Blogger Geoff Hudson said...

Martinez has: "for the heavens and the earth will listen to his anointed one, and all that is in them will not turn away from the precepts of the holy ones." 4Q521 col2:1,2. It seems as though "his anointed one" was anyone who was anointed, i.e. anyone of the holy ones.

So no wonder Vermes could write (p.391 of TCDSSIE):

"the surviving fragments do not appear to include anything patently sectarian. The term 'Messiah', probably in the singular, is used without the addition of Aaron or Israel."

As was his bent, Vermes translated anointed one as a capitalised Messiah. Thus the view of the writers of the big scrolls is not discounted by 4Q521 (regarded almost as nonsectarian by Vermes). The writers of the big scrolls expected a Messiah of Aaron and a Messiah of Israel.

September 09, 2008

 
Anonymous steph said...

I do actually have a "flipping idea". Someone took notes for me.

September 10, 2008

 
Anonymous steph said...

..because I was booked for the JS and family circumstances prevented me from attending, Mike.

September 10, 2008

 
Anonymous steph said...

Mike: I am well aware that it isn't your original idea.
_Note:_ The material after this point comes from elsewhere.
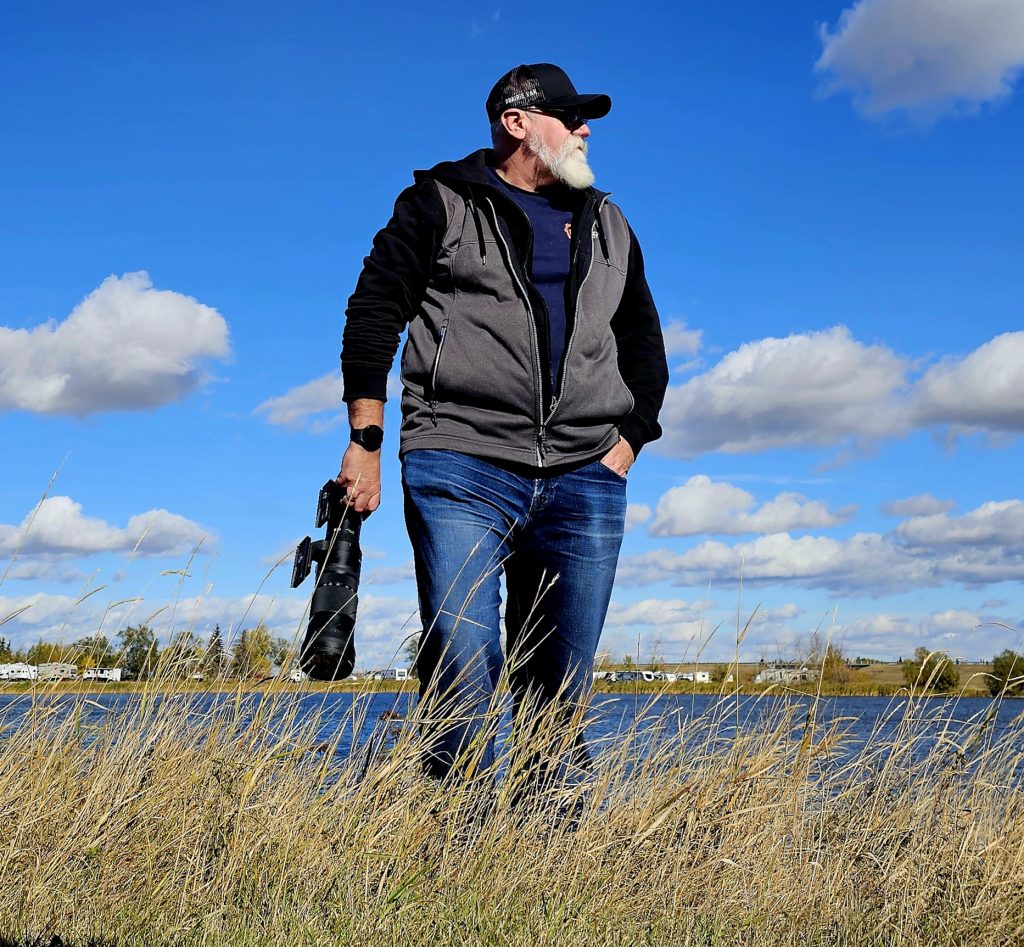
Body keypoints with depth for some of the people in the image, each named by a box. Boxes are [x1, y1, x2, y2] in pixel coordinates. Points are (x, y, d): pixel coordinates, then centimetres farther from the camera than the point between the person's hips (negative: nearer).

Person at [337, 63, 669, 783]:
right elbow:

My comment wasn't directed to you.

September 10, 2008

 
Anonymous steph said...

and Mikey, you assume a flipping lot when maybe it's actually you who haven't a "flipping clue"

September 10, 2008

 
Blogger Geoff Hudson said...

I wonder if the hallel was sung when 'Manahem', supposedly one of the sons of Judas, walked into Jerusalem 'in the state of a king'. (War 2:17:8) Described as 'a very cunning sophister', I have to wonder if he wasn't in fact the messianic high priest Ananias who had a similar reputation. Strangely, Ananias was written out of the story shortly after 'Menahem's' entry into Jerusalem, closely followed by the demise of Manahem himself, just like a TV soap. (War 2:17:9).

Now men of high priestly power like Ananias just don't get disposed of so easily. So, I suggest that it was Ananias who returned from Masada in the state of a king. It was Ananias 'the cunning sophister' who conned his way into Masada. Manahem was pure fiction - a literary device. Ananias returned in the state of a messiah king to stage a coup in which king Agrippa II was killed in an aqueduct (War 2:17:9), not Ananias. We now have a real New Testament king messiah by the name of Ananias. The real troublemakers for the Romans were the priests. But the editor's put the boot into Judas and his movement.